Prosegui il brano su Vincenzo Fasano e il suo nuovo disco, ripartendo subito dopo l'ultima frase riportata.

__Brano scelto__
____________________
Ho conosciuto anni fa Vincenzo Fasano e ho sempre pensato che sarebbe stato un amico prezioso per la vita di ogni giorno, di quelle anime fatte di porcellana e dipinte lungo il bordo dalle mani di antichi artigiani. Ho sempre sottolineato per mio conto quanto la sua voce avesse un potere di felicità e di speranza per il mio modo di stare al mondo. E penso che in questa intervista, venuta tra i nodi di un periodo così apocalittico, abbia davvero il suono di una soluzione, abbia la forza di illuminare la perfezione dell’acqua… qualsiasi cosa questo significhi per ognuno di noi.

L’acqua è una materia che non ha colore e che paradossalmente alla vita dà quello che toglie.

L’acqua, a vederla, scivola sulla superficie delle cose. Questa per me è una frase chiave per codificare al meglio questo nuovo disco di Vincenzo Fasano dal titolo “Acuqapunk”. Il bene ed il male. Fluttuare verso un alto che significa un fuori, un distante, un luogo da dove prendere tutto con lo sguardo e poterlo capire, finalmente, poterlo in qualche modo codificare. Ho poi pensato che questo suono digitale nasconde in sé il ritmo di questo tempo inutilmente ansioso e obeso di cose e che non sia affatto un particolare estetico da trascurare. È vero che “Acquapunk” ha tanti dettagli che nell’abitudine di correre non abbiamo il tempo di fermarci… di fermarli… di osservarli. Che pecore stiamo diventando…

“Stiamo diventando quello che vogliono le poche famiglie che governano il mondo, stiamo diventando solo consumatori” (G. Florulli).
____________________
__Dati forniti__
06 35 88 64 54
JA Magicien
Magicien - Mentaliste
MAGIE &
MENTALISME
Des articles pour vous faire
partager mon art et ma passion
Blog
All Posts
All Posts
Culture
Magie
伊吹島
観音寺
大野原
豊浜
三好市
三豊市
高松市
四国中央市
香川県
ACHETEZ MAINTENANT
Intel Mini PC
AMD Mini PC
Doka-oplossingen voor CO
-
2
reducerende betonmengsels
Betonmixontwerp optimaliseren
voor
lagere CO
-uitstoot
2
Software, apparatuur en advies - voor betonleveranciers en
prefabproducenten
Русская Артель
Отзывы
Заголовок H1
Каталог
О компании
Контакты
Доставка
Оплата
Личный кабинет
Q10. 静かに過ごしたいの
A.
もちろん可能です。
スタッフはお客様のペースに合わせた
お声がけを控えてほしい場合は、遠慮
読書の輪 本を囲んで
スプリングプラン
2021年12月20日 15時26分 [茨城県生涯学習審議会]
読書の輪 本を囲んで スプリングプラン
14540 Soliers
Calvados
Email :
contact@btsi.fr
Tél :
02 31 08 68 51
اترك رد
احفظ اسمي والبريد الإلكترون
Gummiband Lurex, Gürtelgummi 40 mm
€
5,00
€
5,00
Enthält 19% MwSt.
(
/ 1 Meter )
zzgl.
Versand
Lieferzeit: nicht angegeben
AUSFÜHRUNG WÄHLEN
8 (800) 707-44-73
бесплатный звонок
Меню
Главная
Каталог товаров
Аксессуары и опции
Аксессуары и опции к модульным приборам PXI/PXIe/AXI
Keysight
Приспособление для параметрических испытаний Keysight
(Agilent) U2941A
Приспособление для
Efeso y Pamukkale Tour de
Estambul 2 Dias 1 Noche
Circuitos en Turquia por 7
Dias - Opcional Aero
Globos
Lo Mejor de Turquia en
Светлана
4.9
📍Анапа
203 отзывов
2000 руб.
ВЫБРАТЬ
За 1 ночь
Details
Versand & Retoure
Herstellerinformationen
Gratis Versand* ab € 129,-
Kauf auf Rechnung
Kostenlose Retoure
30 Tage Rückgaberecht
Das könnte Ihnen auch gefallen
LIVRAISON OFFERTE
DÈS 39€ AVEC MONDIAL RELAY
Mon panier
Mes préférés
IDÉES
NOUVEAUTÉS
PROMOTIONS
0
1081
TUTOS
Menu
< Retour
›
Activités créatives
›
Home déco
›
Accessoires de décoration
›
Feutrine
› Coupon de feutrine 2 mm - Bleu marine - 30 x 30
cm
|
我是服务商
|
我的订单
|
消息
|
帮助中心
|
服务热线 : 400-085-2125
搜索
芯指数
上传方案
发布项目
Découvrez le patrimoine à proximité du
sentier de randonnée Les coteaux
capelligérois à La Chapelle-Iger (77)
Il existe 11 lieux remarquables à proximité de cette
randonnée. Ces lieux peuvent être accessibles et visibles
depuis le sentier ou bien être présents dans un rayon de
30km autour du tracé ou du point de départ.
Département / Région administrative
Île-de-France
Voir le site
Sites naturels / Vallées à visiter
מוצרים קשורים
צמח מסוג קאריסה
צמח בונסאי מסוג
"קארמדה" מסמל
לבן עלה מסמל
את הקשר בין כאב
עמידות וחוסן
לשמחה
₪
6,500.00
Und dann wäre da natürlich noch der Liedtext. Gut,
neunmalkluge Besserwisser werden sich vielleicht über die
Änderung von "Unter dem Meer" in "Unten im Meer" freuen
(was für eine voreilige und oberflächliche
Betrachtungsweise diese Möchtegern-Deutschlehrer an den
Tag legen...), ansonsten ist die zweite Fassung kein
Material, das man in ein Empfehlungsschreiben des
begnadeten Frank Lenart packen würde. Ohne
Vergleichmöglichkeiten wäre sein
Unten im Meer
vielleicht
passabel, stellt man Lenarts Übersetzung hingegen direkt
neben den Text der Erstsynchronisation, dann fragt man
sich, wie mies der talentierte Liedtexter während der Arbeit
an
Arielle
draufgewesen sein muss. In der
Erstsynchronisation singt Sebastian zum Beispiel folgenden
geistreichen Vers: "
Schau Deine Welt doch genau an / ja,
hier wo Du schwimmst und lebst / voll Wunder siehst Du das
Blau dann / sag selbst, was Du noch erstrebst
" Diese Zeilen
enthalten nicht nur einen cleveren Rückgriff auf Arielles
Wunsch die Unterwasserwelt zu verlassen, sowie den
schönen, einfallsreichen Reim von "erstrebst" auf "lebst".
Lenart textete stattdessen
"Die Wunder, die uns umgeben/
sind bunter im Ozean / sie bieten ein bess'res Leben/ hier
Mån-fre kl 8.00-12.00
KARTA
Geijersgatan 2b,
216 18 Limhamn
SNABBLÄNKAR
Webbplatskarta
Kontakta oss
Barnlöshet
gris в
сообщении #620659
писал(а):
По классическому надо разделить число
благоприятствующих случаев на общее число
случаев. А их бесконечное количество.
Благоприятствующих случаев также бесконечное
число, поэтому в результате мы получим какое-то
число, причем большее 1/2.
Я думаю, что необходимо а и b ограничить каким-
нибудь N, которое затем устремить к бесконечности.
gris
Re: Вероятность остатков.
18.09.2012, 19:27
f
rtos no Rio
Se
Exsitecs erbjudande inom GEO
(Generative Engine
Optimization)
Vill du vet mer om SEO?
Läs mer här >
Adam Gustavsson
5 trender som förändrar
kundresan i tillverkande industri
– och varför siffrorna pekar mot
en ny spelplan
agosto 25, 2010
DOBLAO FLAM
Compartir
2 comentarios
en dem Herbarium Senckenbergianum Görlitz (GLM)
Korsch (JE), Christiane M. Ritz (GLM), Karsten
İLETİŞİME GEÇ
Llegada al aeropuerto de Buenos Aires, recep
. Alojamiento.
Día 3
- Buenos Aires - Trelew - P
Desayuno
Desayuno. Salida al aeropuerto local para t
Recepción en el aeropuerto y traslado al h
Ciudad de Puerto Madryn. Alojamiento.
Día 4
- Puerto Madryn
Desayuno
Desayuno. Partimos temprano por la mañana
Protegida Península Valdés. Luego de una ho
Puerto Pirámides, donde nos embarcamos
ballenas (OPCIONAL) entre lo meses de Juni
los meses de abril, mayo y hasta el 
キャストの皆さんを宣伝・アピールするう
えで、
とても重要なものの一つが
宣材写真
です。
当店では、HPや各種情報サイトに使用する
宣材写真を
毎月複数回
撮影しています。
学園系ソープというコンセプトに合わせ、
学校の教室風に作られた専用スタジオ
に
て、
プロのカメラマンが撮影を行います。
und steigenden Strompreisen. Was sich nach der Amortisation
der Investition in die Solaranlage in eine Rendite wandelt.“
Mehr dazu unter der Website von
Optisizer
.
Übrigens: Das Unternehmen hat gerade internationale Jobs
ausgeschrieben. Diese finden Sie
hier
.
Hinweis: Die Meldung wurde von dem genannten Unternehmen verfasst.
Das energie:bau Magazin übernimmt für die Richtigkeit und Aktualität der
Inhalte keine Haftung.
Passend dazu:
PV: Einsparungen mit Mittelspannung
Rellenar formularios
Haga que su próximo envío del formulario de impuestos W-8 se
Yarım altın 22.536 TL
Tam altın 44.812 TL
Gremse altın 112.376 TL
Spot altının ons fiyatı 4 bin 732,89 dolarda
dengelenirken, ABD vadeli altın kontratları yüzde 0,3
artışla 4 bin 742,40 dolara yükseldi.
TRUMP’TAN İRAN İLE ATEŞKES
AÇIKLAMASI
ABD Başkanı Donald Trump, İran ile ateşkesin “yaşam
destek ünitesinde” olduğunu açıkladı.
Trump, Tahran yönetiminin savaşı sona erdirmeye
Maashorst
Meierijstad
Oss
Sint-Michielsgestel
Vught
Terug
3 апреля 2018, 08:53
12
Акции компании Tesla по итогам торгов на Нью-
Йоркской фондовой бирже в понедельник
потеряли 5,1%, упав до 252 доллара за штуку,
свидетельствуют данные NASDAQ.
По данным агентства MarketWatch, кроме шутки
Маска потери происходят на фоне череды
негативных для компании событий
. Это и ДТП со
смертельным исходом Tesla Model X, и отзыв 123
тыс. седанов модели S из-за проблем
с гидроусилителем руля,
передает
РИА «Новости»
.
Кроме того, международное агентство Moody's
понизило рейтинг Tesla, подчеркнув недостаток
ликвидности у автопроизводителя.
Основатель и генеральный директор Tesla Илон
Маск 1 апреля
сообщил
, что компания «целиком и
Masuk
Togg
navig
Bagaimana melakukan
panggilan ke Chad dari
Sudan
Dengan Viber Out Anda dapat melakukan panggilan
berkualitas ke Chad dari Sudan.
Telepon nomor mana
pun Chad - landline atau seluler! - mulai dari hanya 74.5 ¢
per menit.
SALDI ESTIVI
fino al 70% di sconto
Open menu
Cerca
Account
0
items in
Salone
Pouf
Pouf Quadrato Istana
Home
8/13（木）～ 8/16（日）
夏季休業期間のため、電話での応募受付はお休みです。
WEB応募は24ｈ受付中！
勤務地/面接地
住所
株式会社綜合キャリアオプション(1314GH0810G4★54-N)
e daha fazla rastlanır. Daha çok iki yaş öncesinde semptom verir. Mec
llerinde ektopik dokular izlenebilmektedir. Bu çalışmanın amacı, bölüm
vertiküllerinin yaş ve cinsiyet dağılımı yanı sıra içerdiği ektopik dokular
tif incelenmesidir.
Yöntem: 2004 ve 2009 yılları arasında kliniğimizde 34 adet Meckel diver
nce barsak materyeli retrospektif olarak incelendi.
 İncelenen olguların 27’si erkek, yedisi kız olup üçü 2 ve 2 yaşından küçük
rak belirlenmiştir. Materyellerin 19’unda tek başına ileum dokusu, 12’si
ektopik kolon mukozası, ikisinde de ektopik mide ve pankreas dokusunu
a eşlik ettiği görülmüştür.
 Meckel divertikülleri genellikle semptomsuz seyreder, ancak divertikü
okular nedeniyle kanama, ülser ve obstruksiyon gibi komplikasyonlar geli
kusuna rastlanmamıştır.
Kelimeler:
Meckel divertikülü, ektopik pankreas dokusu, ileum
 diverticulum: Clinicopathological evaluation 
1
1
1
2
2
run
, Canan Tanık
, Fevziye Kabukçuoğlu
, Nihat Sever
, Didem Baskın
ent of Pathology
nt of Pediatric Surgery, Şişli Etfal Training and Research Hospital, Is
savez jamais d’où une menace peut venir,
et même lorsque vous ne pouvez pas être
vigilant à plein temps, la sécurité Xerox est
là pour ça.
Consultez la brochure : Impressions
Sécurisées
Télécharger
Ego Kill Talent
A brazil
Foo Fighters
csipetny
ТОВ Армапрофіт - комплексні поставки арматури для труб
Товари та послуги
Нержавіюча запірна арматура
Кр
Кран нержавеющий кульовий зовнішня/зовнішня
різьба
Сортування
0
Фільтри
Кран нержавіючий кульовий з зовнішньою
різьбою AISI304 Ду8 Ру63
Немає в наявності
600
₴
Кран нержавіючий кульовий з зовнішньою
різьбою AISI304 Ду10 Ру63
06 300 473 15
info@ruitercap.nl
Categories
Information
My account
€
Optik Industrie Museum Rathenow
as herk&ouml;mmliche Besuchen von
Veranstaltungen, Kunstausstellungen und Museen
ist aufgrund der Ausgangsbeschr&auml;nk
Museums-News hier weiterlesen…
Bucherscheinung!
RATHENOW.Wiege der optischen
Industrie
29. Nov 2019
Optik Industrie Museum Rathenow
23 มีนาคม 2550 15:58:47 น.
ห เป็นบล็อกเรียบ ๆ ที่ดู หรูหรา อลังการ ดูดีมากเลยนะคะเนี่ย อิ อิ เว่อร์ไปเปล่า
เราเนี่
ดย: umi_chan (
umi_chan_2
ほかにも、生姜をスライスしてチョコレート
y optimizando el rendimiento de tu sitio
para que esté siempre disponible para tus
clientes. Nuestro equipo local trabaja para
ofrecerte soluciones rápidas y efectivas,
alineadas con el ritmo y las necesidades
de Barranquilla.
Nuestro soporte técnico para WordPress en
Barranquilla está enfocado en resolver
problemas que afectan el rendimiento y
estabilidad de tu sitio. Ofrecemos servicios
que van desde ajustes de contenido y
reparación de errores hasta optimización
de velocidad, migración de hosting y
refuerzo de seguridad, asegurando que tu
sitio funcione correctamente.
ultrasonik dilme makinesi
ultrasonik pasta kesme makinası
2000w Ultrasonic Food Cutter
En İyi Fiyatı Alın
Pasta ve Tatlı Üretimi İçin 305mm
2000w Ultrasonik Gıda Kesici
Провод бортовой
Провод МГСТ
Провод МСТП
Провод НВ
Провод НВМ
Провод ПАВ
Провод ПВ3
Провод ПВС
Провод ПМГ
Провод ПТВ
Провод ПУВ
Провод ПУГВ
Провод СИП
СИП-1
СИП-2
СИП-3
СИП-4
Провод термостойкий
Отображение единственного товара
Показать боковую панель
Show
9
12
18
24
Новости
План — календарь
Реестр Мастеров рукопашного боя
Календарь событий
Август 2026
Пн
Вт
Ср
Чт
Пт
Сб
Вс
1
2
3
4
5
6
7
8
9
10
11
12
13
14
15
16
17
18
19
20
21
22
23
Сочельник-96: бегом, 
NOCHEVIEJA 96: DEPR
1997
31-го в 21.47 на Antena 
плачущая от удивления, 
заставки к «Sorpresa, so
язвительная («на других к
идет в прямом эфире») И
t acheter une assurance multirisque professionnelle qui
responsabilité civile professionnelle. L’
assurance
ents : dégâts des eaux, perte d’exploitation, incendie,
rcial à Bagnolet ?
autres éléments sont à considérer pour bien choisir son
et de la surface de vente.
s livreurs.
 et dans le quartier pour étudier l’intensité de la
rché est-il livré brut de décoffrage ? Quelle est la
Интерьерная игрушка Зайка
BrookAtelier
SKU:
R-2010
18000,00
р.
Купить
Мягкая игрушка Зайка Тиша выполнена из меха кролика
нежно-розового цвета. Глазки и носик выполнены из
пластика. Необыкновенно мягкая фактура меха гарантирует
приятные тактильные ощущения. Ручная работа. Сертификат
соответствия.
____________________
__Risposta all'esercizio__
E dunque “Acquapunk” è un vinile rosso che somiglia ad un paradosso o ad una medaglia, significa amore e significa rabbia, la libertà della solitudine contro la costrizione delle masse omologate, significa il paradosso del tutto che alla fine niente vale, significa la ricchezza della semplicità in luogo della semplicità con cui agognare l’assurda ricchezza… come nella splendida copertina realizzata da Charlie Davoli che mai per una volta è sintesi ed è completezza.

“Acquapunk” raccoglie il testimone di questa scena indie italiana ma è soprattutto qualcos’altro, qualcosa che vive a parte e senza curarsi del contorno.

“Acquapunk” è un disco di società e di bellezza, di amore e di violenza umana. E canta questa voce che non ci sta a mollare la presa, non ci crede che il finale sia così privo di una grandiosa morale. E dietro una produzione magistrale firmata da Matteo Buzzanca canta questa voce a cui io devo un briciolo di speranza, di bellezza e di belle cose in questo mare piatto di omologazione. Canta Gianluca Florulli… che poi nella realtà della finzione discografica lo chiameremo sempre Vincenzo Fasano.

Io vorrei iniziare da un parola evidente di questo disco: acqua. Materia che non ha forma e non ha una solidità come siamo abituati a concepire noi la solidità… Ma per ora dimmi: cos’è per te l’acqua?

Intanto grazie per la tua attenzione, quando mi fanno domande sulla mia vita sono sempre curioso di sapere se conosco la risposta. Acqua, per me, è vita, purezza, verità, quello che mi piacerebbe diventare con la ricerca continua, con la meditazione e un po’ di fortuna, se esiste. L'acqua è la perfezione che mi piacerebbe imitare, so che è impossibile, ma avvicinarsi sarebbe già un grande traguardo.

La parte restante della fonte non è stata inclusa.